Description Imaan 2019-07-24 08:46:42 UTC
Description of problem:

While patching the system using Katello Agent, errata management
tasks/actions hang for more than 14 hours (then we cancelled them).
It was cause by qpidd/qdrouterd on a satellite server not having
capacity for all the clients we have (we need to increase max open files
and fs.aio-max-nr), but this bug is about that infinite hang of a task.

Version-Release number of selected component (if applicable):

Red Hat Satellite (build: 6.6.0 Beta)
Version 6.6 © 2019 Red Hat Inc.

How reproducible: Always

Steps to Reproduce:
 
1. Login to Satellite operational Portal

2. Navigate to Hosts -> Content Hosts -> Select multiple hosts -> Click on Select Action -> Manage Errata -> Select all the errata avaiable -> Click on Install Selected -> via katello agent -> Done

3. In order to check the status of the task, go to Monitor -> Tasks -> here you will see one task named as "Bulk action" which is showing pending.

Actual results: The task is stuck and it started at 14 hours ago (we tried with group of 10 hosts and about 1/2 failed, remaining hanged).

Expected results: The bulk action should not be stuck. It should be a success or a failure.

Additional info: Katello Agent is installed on all the hosts.

Comment 7 Bryan Kearney 2019-09-05 15:33:46 UTC
clearing the needinfo as no request was made.

Comment 8 Mike McCune 2019-09-28 16:12:07 UTC
We definitely have a '500' connected agents limit in 6.6 with default settings. I configured ~700 agent containers to connect to a Satellite 6.6 server and it maxes out at 500:


# qpid-stat -q --ssl-certificate=/etc/pki/pulp/qpid/client.crt -b amqps://localhost:5671 |grep pulp.agent | wc -l
503

# docker ps | wc -l
700

new connection attempts result in:

Sep 28 11:37:13 ci-vm-10-0-150-175.hosted.upshift.rdu2.redhat.com goferd[13653]: [ERROR][worker-0] gofer.messaging.adapter.connect:33 - connect: proton+amqps://sat-r220-09.lab.eng.rdu2.redhat.com:5647, failed: Connection amqps://sat-r220-09.lab.eng.rdu2.redhat.com:5647 disconnected: Condition('amqp:resource-limit-exceeded', 'local-idle-timeout expired')

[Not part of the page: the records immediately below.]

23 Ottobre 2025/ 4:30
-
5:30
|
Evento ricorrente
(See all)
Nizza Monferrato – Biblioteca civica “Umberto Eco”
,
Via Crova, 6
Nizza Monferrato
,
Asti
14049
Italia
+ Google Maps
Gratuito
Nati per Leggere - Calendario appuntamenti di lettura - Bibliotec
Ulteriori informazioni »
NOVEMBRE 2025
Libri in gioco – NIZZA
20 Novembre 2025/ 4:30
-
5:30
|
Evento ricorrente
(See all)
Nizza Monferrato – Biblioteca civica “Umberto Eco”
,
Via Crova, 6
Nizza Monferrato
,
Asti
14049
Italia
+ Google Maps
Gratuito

the fix is to add these 2 configurations to /etc/foreman-installer/custom-hiera.yaml

qpid::open_file_limit: 65536
qpid::router::open_file_limit: 150100

run 'satellite-installer' and restart. Once applied, clients are able to connect:

Sep 28 11:58:18 ci-vm-10-0-150-175.hosted.upshift.rdu2.redhat.com goferd[13653]: [INFO][pulp.agent.70dc6424-48d7-43bf-92a0-f465df9eea89] gofer.messaging.adapter.connect:30 - connected: proton+amqps://sat-r220-09.lab.eng.rdu2.redhat.com:5647

This is covered in the 6.5 and 6.6 Tuning Guide:

https://access.redhat.com/solutions/4224211

as well as the Tuning Profiles documented:

https://github.com/RedHatSatellite/satellite-support/tree/master/tuning-profiles

Going to close this out as NOTABUG as it is documented in our tuning guides

Comment 9 Mike McCune 2019-09-28 16:12:49 UTC
note, fs.aio-max-nr is not required tuning for 500 gofer/katello-agent clients, just the open_file_limit.